Pick a few off this list. Amend, adjust, and add to this list for your needs, desires, and sexual goals.  Integrate them into your day, your year, and your life. 

Because my liberation is bound to yours, tell me below what your sexual liberation intentions and goals are for 2020. Let me support you, sit with you in struggle, or cheer you on in success!

3 Comments

  1. Eva, thank you for your posts. I had your New Year posts “left on read” in my Inbox. After finally reading, there are some commitments I need to make, and things I need to explore:
    – I’ve already had a steady habit of getting swedish massage twice a month, so that’s good.
    – I’ve had a friendship with a woman for a few years now that I think needs to end. We’ve had the relationship talk, she said it’s best we stay friends. Boundaries got blurred, mixed messages, frustration grew. We stopped talking for a year, which left me devastated. She reached out last spring, and we hung out a few times, but then she’d ghost for a few weeks/months. Friends have told me that it sounds like she’s using me as an emotional rock, then disappearing once her needs are met.

    I’ve wanted her to get vulnerable, but anytime something uncomfortable comes up, she texts me about it. Getting told by her that I should check out her new place some time, followed by radio silence off and on; getting told that she appreciates me doing yoga and going to drag queen brunches with her because her other guy friend is more of a man’s man, then getting told that she’s going to an amateur porn viewing festival with him to make her feel better about herself; it’s maddening to try and figure out.

    When I came to the first appointment with you, I told you I’m a virgin. I still am, two years later. I tried going to a sex club, which was fun and playful, but I didn’t feel the need to go back. I’ve tried getting back on Tinder and Bumble, and didn’t find connection. I think what I really need to focus on is loving myself and opening my life to finding available women where there is mutual attraction, vulnerability, and spark (wherever I might find that).

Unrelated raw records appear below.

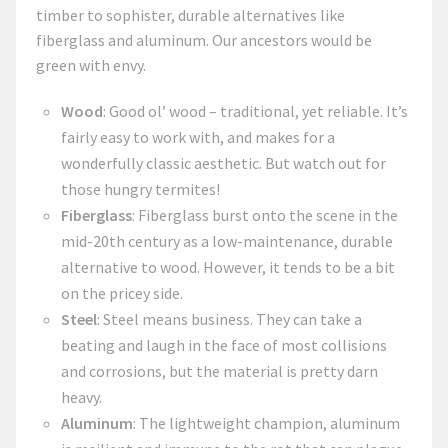
timber to sophister, durable alternatives like
fiberglass and aluminum. Our ancestors would be
green with envy.
Wood
: Good ol’ wood – traditional, yet reliable. It’s
fairly easy to work with, and makes for a
wonderfully classic aesthetic. But watch out for
those hungry termites!
Fiberglass
: Fiberglass burst onto the scene in the
mid-20th century as a low-maintenance, durable
alternative to wood. However, it tends to be a bit
on the pricey side.
Steel
: Steel means business. They can take a
beating and laugh in the face of most collisions
and corrosions, but the material is pretty darn
heavy.
Aluminum
: The lightweight champion, aluminum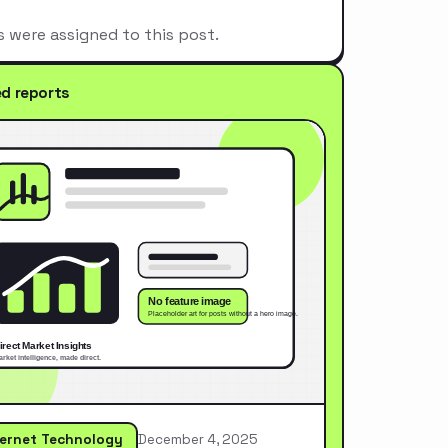
s were assigned to this post.
ed reports
ternet Technology
December 4, 2025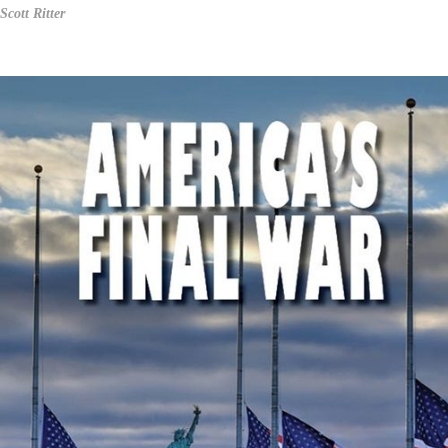
Scott Ritter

    I’m still overweight, but finding self-love for myself in spurts. Self-hatred still rears its ugly head, and I have a knack for torturing myself with overthinking, analysis, and self-criticism, especially with respect to my troubling relationship with this woman. I’ve become better at not spreading myself too thin, and have been integrating meditation into my self-care (along with masturbation and paying attention to watching pornography that aligns with my moral leanings).

    This comment is longer than your post, but the frustration is difficult to unravel. Here’s to unraveling some of these mysteries and improving my relationship with myself and others this year!

    1. This is beautiful. I applaud your knowledge of self, your reflections, your hopes, and your desires.

      The dynamic you are describing doesn’t sound like you enjoy the intermittent contact and the barriers around building intimacy. It also sounds like you know it isn’t working well for you.

      I try to trust people when they tell me who they are — by their actions or with their words.

      Self-love is a series of actions we take and a way we talk to ourselves. We can do it once in a blue moon or everyday. I wish for you a waterfall of self-loving.